(Saved data entries)
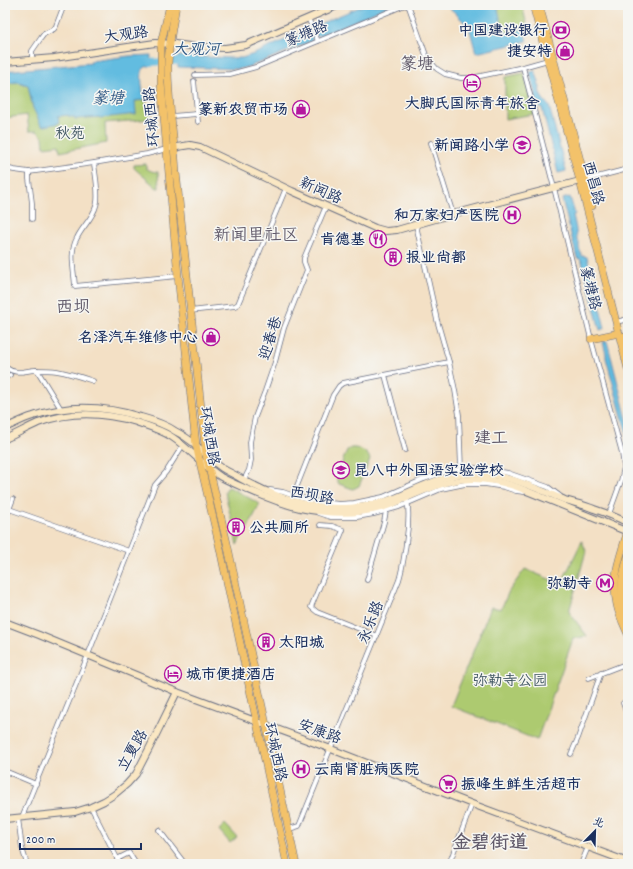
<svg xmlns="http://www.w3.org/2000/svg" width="633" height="869" font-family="Dekko,'LXGW WenKai TC',sans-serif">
  <rect width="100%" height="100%" fill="#f6f6f2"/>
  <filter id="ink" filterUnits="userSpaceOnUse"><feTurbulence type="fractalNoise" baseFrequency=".025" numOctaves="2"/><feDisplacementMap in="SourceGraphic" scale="8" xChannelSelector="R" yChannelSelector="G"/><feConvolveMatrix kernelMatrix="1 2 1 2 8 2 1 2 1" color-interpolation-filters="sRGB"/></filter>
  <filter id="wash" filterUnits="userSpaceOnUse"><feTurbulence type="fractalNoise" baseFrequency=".012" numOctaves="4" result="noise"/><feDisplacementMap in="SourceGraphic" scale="16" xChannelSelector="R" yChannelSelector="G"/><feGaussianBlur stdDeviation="0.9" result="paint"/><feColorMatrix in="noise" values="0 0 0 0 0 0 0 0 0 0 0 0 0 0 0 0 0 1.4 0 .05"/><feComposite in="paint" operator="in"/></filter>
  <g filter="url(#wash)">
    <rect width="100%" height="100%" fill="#f3e0c5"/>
    <g fill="#adca70" stroke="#647c67">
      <path d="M 497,5 L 522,5 L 528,29 L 509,34 C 500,29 499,14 497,5 Z"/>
      <path d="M 524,73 L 534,114 L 505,119 L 505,77 Z"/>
      <path d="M 19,82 L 25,85 L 28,85 L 33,108 L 59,123 L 58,116 L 69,115 L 75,117 L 75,119 L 136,114 L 134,101 L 146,100 L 146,104 L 150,109 L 150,118 L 141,120 L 105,123 L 106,143 L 60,152 L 59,145 L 44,147 L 43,137 L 37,131 L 29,131 L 27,115 L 5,118 L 5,83 Z"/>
      <path d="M 146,164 L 146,168 C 150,171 153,172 158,172 L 159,188 L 157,188 L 134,168 L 134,165 Z"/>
      <path d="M 351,448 C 358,447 368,452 370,459 L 359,486 L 353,489 L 339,484 L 336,478 L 347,450 Z"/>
      <path d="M 229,487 L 260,504 L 245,533 L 243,533 L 237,545 L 225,492 L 227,488 Z"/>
      <path d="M 582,541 L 586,551 L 569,612 L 587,636 L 573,639 L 537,740 L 451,706 L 491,607 L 501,609 L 509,591 L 525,569 L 561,584 Z"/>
      <path d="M 225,824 L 237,837 L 230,843 L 219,830 Z"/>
    </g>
    <g fill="#62bce0" stroke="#3e769f">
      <path d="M 364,5 L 391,5 L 320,36 L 315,26 Z"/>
      <path d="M 446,5 L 497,5 C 500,14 500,29 509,34 L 523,29 L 527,41 L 476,53 L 469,27 L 453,11 Z"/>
      <path d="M 307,30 L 312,41 L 251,66 L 239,69 L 178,67 L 178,56 L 231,58 L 242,58 L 254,54 Z"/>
      <path d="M 151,55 L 150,66 C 149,66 145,67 144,68 C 139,71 143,94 144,100 L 135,101 L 136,114 L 100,118 L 99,117 L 75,119 L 75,117 L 69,117 L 69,115 L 58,116 L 59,123 L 44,126 L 41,125 L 33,108 L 28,85 L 19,82 L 5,83 L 5,71 L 91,63 L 91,61 L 129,56 Z"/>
      <path d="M 535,71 L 539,82 L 538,84 L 540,87 C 538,95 544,100 549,106 L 566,171 L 558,173 L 542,108 L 538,106 L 530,72 Z"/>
      <path d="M 570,197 L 575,214 L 573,215 L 576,229 L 576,231 L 577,239 L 579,242 L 579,248 L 582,256 L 587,257 L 605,328 L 600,330 L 582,262 L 580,259 L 577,258 L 562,199 Z"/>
      <path d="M 607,341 L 628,423 L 628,438 L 606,358 L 606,354 L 603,342 Z"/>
    </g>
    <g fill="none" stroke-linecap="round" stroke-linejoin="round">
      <g stroke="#62bce0" stroke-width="7">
        <path d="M 301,39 L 327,29"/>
        <path d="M 141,63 L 157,62 L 187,61"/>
      </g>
    </g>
  </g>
  <g filter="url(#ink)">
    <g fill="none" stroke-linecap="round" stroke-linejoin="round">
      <g stroke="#676d82" stroke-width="5.5">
        <g id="street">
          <path d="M 308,18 L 318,41"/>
          <path d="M 32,60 L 32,51 L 41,38 L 44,34 L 54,29 L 56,26 L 64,5"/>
          <path d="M 523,67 L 554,188 L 591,339 L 622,453 L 624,467 L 621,481 L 609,514"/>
          <path d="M 195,75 L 230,74 L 256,67 L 405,5 L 409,7 L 427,58 L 437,69 L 445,74 L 461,78 L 471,78 L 523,67 L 548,60"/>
          <path d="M 194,81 L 198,122"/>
          <path d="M 172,116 L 197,114"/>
          <path d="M 431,143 L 453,214"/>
          <path d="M 94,163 C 95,174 100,196 96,206 C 93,218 82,227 77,238 C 69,252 74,270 75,286 L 178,276"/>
          <path d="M 5,168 L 14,170 L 29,172 L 94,163 L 147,154 L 167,149"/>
          <path d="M 29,172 L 29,179 L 32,203 L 32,219"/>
          <path d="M 585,180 L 628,169"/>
          <path d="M 416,225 L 437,320 L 449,362 L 455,390 L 459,415 L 461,469"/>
          <path d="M 190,311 L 235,306 L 238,304 L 286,188"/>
          <path d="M 620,321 L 628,319"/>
          <path d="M 5,367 C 16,375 23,371 35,370 C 42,370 50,370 57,371 C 69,373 81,377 93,381"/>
          <path d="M 37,370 L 61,409"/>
          <path d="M 385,375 L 405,450"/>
          <path d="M 5,378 L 10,375"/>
          <path d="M 244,480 L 249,470 L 251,460 L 250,442 L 255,417 L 265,391 L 275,362 L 284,328 L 307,270 L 304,262 L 304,258 L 326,206"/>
          <path d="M 270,490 L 283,492 L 297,497 L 314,501 L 339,504 L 354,503 L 383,497 L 424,479 L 445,472 L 463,469 L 474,468 L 486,469 L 508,473 L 548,487 L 560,496"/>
          <path d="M 293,496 L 333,395 L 339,386 L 343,383 L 449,362"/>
          <path d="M 9,509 L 129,551"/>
          <path d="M 318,513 L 330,517 L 357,517 L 374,514 L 399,507 L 441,489 L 465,484 L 485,484 L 504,487 L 516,491 L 524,492"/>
          <path d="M 5,520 L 13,499"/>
          <path d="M 320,525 L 332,526 L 343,530 L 311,607 L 317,612 L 377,636"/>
          <path d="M 367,580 L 384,522 L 386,511"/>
          <path d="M 589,678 L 628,663"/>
          <path d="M 628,700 L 623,703 L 628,717"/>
          <path d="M 571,754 L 578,738 L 601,673"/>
          <path d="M 5,771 L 36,784"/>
          <path d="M 91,807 L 120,864"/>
          <path d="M 22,817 L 88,655 L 155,485 L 166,472 L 183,445"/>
          <path d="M 18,818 L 22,848 L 27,864"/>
          <path d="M 289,829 L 299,826 L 399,580 C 404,563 406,545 408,527 C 408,517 410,508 406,498"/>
          <path d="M 159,830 L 185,864"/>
          <path d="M 117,859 L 129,853 L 136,864"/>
          <path d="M 449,864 L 472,804"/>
          <path d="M 581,864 L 588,847"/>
        </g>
      </g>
      <g stroke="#676d82" stroke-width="8">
        <g id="secondary">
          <path d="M 5,62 L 54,58 L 155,43 L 175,44 L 197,47 L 225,48 L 246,45 L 339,5"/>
          <path d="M 171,148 L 190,145 L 200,147 L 292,191 L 375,228 L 386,231 L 397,230 L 453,214 L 580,181"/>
          <path d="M 5,428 C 14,424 23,419 33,416 C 68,404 106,406 141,417 C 152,420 165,424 175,431 C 183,435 190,440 197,446 C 205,454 213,462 222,468 C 228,472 234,474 240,478 C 260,489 282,499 305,504 C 335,511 368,509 397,497 C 416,489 435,479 456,475 C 496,468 530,486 565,500 C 575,503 585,505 594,509 C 606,513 617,517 628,523"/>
          <path d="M 5,439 C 16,434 27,428 38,423 C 70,411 103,412 136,422 C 148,426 162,430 172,437 C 190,449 203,466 221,477 C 230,482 240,486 249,490 C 265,497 282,504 300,508 C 328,514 356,515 384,507 C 398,503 412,495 426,490 C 458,476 484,476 517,487 L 628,532"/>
          <path d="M 5,622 L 39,635 L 177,692 L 331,749 L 472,804 L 628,862"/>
          <path d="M 5,819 L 75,812 L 91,807 L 104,801 L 115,794 L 127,784 L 136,774 L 150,747 L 177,692"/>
        </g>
      </g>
      <g stroke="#676d82" stroke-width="8">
        <g id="primary">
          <path d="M 170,5 L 161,43 L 161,83 L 178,276 L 196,445 L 219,544 L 287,864"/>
          <path d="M 176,5 C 173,25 168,46 168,67 C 168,102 174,137 176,172 L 206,455 L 227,543 L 296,864"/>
          <path d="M 533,5 L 580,181 L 628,369"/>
          <path d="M 539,5 L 544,23 L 592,206"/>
          <path d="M 624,336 L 628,349"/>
          <path d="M 591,339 L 619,333"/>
          <path d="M 628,531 C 620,556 611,579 617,605 C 619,615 624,625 628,634"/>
          <path d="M 628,557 C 623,572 619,588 623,604 C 624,609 626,614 628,619"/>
        </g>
      </g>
      <use href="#street" stroke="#fff" stroke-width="4"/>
      <use href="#secondary" stroke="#fae7c3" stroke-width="6"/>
      <use href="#primary" stroke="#f3c26a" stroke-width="7"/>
    </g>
  </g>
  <defs>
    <g id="bank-ring" transform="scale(0.9)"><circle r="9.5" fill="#f6f6f2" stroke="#b5179e" stroke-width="1.5"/><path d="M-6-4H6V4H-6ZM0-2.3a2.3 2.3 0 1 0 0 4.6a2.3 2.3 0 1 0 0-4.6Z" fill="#b5179e"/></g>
    <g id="shop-ring" transform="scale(0.9)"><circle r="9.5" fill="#f6f6f2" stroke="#b5179e" stroke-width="1.5"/><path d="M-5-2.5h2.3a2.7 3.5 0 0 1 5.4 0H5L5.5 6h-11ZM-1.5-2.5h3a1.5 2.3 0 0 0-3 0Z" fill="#b5179e"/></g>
    <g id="hotel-ring" transform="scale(0.9)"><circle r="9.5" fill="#f6f6f2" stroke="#b5179e" stroke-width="1.5"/><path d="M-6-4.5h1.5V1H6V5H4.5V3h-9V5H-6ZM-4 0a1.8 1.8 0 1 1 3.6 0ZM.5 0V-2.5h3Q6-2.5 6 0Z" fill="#b5179e"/></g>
    <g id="school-ring" transform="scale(0.9)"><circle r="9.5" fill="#f6f6f2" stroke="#b5179e" stroke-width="1.5"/><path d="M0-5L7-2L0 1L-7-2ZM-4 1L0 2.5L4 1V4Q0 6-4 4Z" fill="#b5179e"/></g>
    <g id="hospital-ring" transform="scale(0.9)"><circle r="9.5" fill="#f6f6f2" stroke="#b5179e" stroke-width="1.5"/><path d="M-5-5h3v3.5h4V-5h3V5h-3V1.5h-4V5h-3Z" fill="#b5179e"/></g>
    <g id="restaurant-ring" transform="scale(0.9)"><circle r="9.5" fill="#f6f6f2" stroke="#b5179e" stroke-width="1.5"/><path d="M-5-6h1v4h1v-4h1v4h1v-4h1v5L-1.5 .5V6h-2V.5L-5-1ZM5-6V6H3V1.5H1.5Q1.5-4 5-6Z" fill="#b5179e"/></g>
    <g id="building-ring" transform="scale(0.9)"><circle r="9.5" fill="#f6f6f2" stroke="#b5179e" stroke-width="1.5"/><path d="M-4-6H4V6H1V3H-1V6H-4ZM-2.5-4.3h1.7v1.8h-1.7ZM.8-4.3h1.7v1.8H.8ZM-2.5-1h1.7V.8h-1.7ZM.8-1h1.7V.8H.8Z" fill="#b5179e"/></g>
    <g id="metro-ring" transform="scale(0.9)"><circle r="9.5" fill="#f6f6f2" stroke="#b5179e" stroke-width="1.5"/><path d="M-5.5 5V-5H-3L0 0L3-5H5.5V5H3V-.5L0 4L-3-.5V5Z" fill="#b5179e"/></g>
    <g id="supermarket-ring" transform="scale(0.9)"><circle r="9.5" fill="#f6f6f2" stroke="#b5179e" stroke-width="1.5"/><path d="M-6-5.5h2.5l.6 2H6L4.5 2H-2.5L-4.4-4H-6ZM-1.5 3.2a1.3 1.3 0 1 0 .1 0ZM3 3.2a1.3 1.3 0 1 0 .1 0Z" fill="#b5179e"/></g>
  </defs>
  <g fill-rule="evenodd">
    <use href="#bank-ring" x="561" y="30"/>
    <use href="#shop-ring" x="565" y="51"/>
    <use href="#hotel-ring" x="472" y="83"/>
    <use href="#shop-ring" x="301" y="109"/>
    <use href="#school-ring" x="522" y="145"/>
    <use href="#hospital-ring" x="512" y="215"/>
    <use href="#restaurant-ring" x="378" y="239"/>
    <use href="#building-ring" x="393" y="257"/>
    <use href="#shop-ring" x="211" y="337"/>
    <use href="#school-ring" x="341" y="470"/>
    <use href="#building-ring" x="236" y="527"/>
    <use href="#metro-ring" x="605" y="583"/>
    <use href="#building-ring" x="266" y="642"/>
    <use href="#hotel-ring" x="173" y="674"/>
    <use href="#hospital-ring" x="301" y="769"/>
    <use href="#supermarket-ring" x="448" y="784"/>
  </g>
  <g text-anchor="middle" stroke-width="3" stroke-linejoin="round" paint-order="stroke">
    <g font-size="15" font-weight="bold" fill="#1b2f5e" stroke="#f6f6f2" text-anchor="end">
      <text x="548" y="35">中国建设银行</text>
      <text x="552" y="56">捷安特</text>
      <text x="472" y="108" text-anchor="middle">大脚氏国际青年旅舍</text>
      <text x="288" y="114">篆新农贸市场</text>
      <text x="509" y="150">新闻路小学</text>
      <text x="499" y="220">和万家妇产医院</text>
      <text x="365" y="244">肯德基</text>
      <text x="406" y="262" text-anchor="start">报业尚都</text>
      <text x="198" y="342">名泽汽车维修中心</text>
      <text x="354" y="475" text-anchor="start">昆八中外国语实验学校</text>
      <text x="249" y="532" text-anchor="start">公共厕所</text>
      <text x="592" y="588">弥勒寺</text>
      <text x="279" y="647" text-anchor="start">太阳城</text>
      <text x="186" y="679" text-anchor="start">城市便捷酒店</text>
      <text x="314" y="774" text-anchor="start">云南肾脏病医院</text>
      <text x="461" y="789" text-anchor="start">振峰生鲜生活超市</text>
    </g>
    <g font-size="15" fill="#1b2f5e" stroke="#f6f6f2">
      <text transform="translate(306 33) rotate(-23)" y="5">篆塘路</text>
      <text transform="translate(126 34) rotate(-8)" y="5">大观路</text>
      <text transform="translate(151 117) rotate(-95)" y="5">环城西路</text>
      <text transform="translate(594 183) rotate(75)" y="5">西昌路</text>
      <text transform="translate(321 190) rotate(24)" y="5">新闻路</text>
      <text transform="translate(591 288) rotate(76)" y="5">篆塘路</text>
      <text transform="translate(270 338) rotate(-73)" y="5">迎春巷</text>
      <text transform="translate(210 436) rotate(81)" y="5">环城西路</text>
      <text transform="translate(312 495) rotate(10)" y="5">西坝路</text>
      <text transform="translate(370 622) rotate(-68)" y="5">永乐路</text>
      <text transform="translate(320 731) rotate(20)" y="5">安康路</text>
      <text transform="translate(132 750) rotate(-60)" y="5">立夏路</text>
      <text transform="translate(276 752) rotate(78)" y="5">环城西路</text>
    </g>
    <g font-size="15" fill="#405662" stroke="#f6f6f2">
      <text x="70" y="138">秋苑</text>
      <text x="510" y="685">弥勒寺公园</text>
    </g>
    <g font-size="16" font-style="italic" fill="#305985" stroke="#f6f6f2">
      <text x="196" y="54">大观河</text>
      <text x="108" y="103">篆塘</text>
    </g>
    <g font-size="17" fill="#625b6b" stroke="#f6f6f2">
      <text x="417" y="69">篆塘</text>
      <text x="256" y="240">新闻里社区</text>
      <text x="73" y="312">西坝</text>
      <text x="491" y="443">建工</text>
    </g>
    <g font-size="19" font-weight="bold" fill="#625b6b" stroke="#f6f6f2">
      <text x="490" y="848">金碧街道</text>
    </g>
  </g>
  <rect width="633" height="869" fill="none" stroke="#f6f6f2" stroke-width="20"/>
  <g transform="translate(595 831) rotate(23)" stroke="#f6f6f2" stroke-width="3" paint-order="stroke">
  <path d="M0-3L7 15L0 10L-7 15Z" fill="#1b2f5e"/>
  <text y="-6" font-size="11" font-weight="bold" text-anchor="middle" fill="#1b2f5e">北</text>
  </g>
  <path d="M20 843v6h121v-6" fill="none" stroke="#1b2f5e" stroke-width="2"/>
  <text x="26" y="843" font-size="12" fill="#1b2f5e" stroke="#f6f6f2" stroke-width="3" paint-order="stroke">200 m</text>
</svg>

## WHAT THIS TASK INVOLVES
Wherever a line of the data above contains "xChannelSelector", copy that line.

## OUTPUT
  <filter id="ink" filterUnits="userSpaceOnUse"><feTurbulence type="fractalNoise" baseFrequency=".025" numOctaves="2"/><feDisplacementMap in="SourceGraphic" scale="8" xChannelSelector="R" yChannelSelector="G"/><feConvolveMatrix kernelMatrix="1 2 1 2 8 2 1 2 1" color-interpolation-filters="sRGB"/></filter>
  <filter id="wash" filterUnits="userSpaceOnUse"><feTurbulence type="fractalNoise" baseFrequency=".012" numOctaves="4" result="noise"/><feDisplacementMap in="SourceGraphic" scale="16" xChannelSelector="R" yChannelSelector="G"/><feGaussianBlur stdDeviation="0.9" result="paint"/><feColorMatrix in="noise" values="0 0 0 0 0 0 0 0 0 0 0 0 0 0 0 0 0 1.4 0 .05"/><feComposite in="paint" operator="in"/></filter>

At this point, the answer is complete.